What is a social network?
  1. A service you sign up to.
  2. A service you contribute to.
  3. Allows for sharing (i.e. bank account holders and utility/telco/cableco subs don't count as a social network).
1. How does one sign up?
  • Name
  • Alias
2. What can one contribute?
  • Communication:
    • streaming audio: voice call
    • streaming audio + video: video call
    • text: chat/IM, SMS, email
    • attachment: emoticon, sticker; photo; audioclip; videoclip; doc
    • metadata: tags; url, link; like; location; availability
  • Entertainment/media:
    • print/text
    • music
    • pictures
    • videos
    • games
3. Is one allowed to share?
  • In communication, this is implicit.
  • In media, piracy issues are introduced.
Social networks morph:
  • Google buys Pyra Labs (Blogger); Google buys YouTube; YouTube (UGC) adds professional content; Google buys Waze; Google adds VoIP to Hangouts
  • Facebook: adds Messenger; Facebook Messenger: adds VoIP; Facebook buys WhatsApp; WhatsApp adds VoIP; Facebook buys Instagram; Instagram adds video; Instagram cuts 22 minute sitcom episode into 109 15 second clips
  • Amazon buys IMDB, Goodreads.
  • LinkedIn buys SlideShare, Pulse.
  • Twitter buys Vine.
  • Line: adds VoIP.
  • Yahoo! buys Flickr, Tumblr.
What will be next?
  • All chat apps will add VoIP.
  • Photo sharing apps will add movies and games.

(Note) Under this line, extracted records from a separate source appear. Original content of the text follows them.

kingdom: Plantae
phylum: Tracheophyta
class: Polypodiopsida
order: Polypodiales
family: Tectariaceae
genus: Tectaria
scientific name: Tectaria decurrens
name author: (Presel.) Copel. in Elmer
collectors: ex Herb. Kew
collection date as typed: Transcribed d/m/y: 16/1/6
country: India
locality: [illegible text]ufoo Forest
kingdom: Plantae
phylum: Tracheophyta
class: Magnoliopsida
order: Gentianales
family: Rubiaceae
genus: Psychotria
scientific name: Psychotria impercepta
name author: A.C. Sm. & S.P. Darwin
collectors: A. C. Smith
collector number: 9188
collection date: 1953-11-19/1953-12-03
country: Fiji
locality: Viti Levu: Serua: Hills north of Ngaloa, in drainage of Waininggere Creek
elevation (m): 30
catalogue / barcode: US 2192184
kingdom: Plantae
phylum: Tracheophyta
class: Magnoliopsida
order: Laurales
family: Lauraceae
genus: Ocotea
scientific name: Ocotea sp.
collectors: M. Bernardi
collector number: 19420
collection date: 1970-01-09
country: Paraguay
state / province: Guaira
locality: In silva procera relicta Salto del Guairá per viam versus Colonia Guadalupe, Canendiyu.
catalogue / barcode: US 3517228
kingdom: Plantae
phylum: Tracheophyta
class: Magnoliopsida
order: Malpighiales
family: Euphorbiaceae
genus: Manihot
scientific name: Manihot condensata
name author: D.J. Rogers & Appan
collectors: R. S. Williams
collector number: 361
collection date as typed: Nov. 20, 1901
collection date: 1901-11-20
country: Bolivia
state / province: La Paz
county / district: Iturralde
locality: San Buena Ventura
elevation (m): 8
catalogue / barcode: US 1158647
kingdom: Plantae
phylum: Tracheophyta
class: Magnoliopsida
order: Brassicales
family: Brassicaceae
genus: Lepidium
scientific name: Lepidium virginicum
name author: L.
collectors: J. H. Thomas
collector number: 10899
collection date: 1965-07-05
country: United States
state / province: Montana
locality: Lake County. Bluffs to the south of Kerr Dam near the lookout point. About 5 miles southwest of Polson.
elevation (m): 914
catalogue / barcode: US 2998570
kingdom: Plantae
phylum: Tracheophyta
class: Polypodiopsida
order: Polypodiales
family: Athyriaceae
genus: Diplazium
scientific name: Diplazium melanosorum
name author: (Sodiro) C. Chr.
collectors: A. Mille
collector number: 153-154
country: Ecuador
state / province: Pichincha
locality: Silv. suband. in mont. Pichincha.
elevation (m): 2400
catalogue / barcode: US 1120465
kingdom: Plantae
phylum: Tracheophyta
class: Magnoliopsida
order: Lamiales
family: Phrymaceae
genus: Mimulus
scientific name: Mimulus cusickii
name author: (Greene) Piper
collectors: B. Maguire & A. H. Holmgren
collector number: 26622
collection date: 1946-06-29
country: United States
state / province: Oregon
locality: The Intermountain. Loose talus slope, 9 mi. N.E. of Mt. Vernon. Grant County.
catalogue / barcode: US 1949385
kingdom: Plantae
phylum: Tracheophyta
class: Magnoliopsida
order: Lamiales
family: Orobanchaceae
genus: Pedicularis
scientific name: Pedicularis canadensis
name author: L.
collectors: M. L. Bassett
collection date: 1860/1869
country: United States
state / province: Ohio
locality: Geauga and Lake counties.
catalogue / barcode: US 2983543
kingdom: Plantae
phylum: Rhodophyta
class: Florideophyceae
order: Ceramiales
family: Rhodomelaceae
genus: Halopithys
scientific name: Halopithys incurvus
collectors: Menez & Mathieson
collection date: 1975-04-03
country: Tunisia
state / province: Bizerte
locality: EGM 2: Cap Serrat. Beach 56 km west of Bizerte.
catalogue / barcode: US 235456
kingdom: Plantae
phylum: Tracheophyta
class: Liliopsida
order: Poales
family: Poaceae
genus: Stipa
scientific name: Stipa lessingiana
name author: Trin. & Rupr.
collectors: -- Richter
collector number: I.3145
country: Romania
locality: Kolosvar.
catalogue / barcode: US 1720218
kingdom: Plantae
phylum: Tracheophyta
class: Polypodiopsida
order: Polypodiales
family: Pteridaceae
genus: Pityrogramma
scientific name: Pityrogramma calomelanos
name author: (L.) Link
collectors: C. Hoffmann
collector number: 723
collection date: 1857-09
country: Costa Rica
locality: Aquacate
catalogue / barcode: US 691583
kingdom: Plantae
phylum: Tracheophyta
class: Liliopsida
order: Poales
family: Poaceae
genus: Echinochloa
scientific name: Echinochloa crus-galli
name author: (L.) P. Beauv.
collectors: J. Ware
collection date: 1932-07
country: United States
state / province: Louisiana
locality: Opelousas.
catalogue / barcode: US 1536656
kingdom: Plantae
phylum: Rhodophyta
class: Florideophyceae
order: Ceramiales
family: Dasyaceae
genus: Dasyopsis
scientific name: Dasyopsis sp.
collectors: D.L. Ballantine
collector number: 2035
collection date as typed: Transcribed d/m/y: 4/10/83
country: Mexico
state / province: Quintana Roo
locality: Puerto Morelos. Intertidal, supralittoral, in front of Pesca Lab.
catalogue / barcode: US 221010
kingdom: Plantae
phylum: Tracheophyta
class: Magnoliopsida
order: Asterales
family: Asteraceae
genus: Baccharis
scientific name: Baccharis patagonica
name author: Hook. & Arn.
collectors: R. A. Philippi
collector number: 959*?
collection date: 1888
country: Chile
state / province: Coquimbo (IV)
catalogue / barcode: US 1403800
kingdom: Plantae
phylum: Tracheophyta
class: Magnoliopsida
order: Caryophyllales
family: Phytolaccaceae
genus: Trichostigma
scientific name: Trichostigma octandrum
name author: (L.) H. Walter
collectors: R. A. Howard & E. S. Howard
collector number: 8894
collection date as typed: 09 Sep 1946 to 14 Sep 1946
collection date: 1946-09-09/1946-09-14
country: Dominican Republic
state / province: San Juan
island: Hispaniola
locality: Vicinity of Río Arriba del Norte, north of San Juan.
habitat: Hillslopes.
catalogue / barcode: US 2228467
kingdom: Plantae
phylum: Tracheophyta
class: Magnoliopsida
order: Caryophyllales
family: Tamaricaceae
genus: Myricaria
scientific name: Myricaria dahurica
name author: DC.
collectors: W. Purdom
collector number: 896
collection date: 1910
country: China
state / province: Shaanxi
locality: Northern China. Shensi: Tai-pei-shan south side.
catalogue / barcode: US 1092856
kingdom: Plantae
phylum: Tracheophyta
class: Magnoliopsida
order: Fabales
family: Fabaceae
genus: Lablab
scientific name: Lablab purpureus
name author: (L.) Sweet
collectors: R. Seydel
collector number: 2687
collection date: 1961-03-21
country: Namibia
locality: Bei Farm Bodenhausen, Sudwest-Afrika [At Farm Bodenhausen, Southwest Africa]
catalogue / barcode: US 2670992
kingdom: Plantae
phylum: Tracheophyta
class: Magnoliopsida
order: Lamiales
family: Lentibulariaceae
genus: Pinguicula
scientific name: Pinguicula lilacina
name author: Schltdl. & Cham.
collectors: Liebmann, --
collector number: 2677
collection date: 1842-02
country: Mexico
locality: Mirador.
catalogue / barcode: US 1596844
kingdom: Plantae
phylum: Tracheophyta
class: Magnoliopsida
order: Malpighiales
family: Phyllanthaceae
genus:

  • Social networks will add communication and media.
What will be the end game?
  • Social network enables sharing anything?
  • Social network focuses?
What is the best strategy to survive in the long term?
  • Build massive scale.
  • Choose your strategy: share anything/everything versus focus.
  • Introduce a subscription fee to lower churn in the longer term. Or stay with advertising.